_Extrait:_
►
A voir, Les critiques, Paris, Théâtre
Julien Moreau dans Lopakhine danse à Paris de Liza Machover
Julien Moreau dans Lopakhine danse à Paris de Liza Machover

Photo Philippe Le Roy

S’il chemine sur un fil, le seul en scène imaginé par Liza Machover, et interprété par Julien Moreau, tend, avec sensibilité, émotion et sincérité, à révéler le pouvoir de transformation de la rencontre théâtrale.

Julien Moreau s’est d’abord laissé emporter par la vague. Une vague en forme de vaguelette, puis de plus en plus grande, ample, fluide, à mesure que son geste se perfectionnait sur le bitume brûlant où, adolescent, il s’est exercé durant tout un été – quitte à s’y râper les coudes et les genoux. Originaire des alentours de Laval, en Mayenne, ce département qui, précise-t-il, comme le raconte la légende et l’atteste la réalité, « compte plus de vaches que d’habitants », le jeune homme d’alors pensait tout naturellement rejoindre l’usine où travaille son père et travaillait son grand-père. Il y a même fait son stage de 3e, qui s’était plutôt bien passé, et semblait bien parti pour s’inscrire dans la lignée ouvrière familiale. Mais, un soir, « le petit Moreau » tombe sur un prime time de la Star Academy. C’est là que, en voyant un danseur réaliser une vague sur le plateau du show télévisé, il vit une épiphanie et se met en tête de reproduire ce mouvement. Obsédé par cette quête, l’adolescent ne tarde pas à s’inscrire à un cours de breakdance dispensé dans une maison de quartier, et, de proche en proche, de battle en battle, devient breakdanseur, puis danseur contemporain, puis comédien, et bientôt les trois à la fois. Car, en parallèle, Julien Moreau n’oublie pas son grand rêve, trop longtemps remisé au placard : devenir un acteur américain, suffisamment riche pour racheter la maison de ses parents et leur offrir une retraite paisible.
◄
_Matériel:_
►
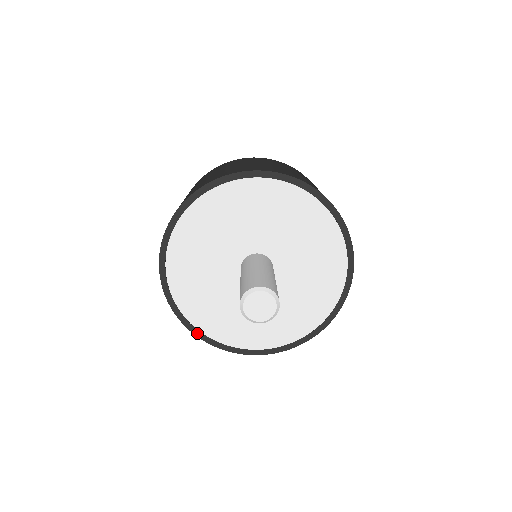
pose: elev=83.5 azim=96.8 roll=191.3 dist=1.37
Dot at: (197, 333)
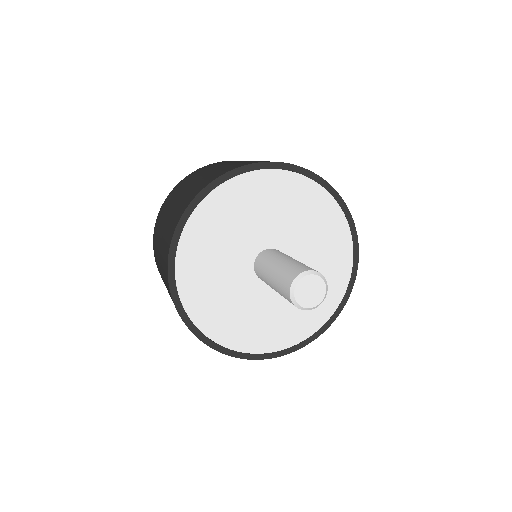
Dot at: (244, 356)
◄
_Consignes:_
**1.** D'après l'extrait, de quelle région Julien Moreau est-il originaire ?
**2.** Recopiez mot pour mot le passage de l'extrait allant de « A voir, Les » jusqu'à « la rencontre théâtrale. ».
**3.** Selon l'extrait, que devient successivement Julien Moreau après son inscription au cours de breakdance ? Donnez la liste complète.

_Réponses:_
**1.** Il est originaire des alentours de Laval, en Mayenne.

**2.**
A voir, Les critiques, Paris, Théâtre
Julien Moreau dans Lopakhine danse à Paris de Liza Machover
Julien Moreau dans Lopakhine danse à Paris de Liza Machover

Photo Philippe Le Roy

S’il chemine sur un fil, le seul en scène imaginé par Liza Machover, et interprété par Julien Moreau, tend, avec sensibilité, émotion et sincérité, à révéler le pouvoir de transformation de la rencontre théâtrale.

**3.**
- breakdanseur
- danseur contemporain
- comédien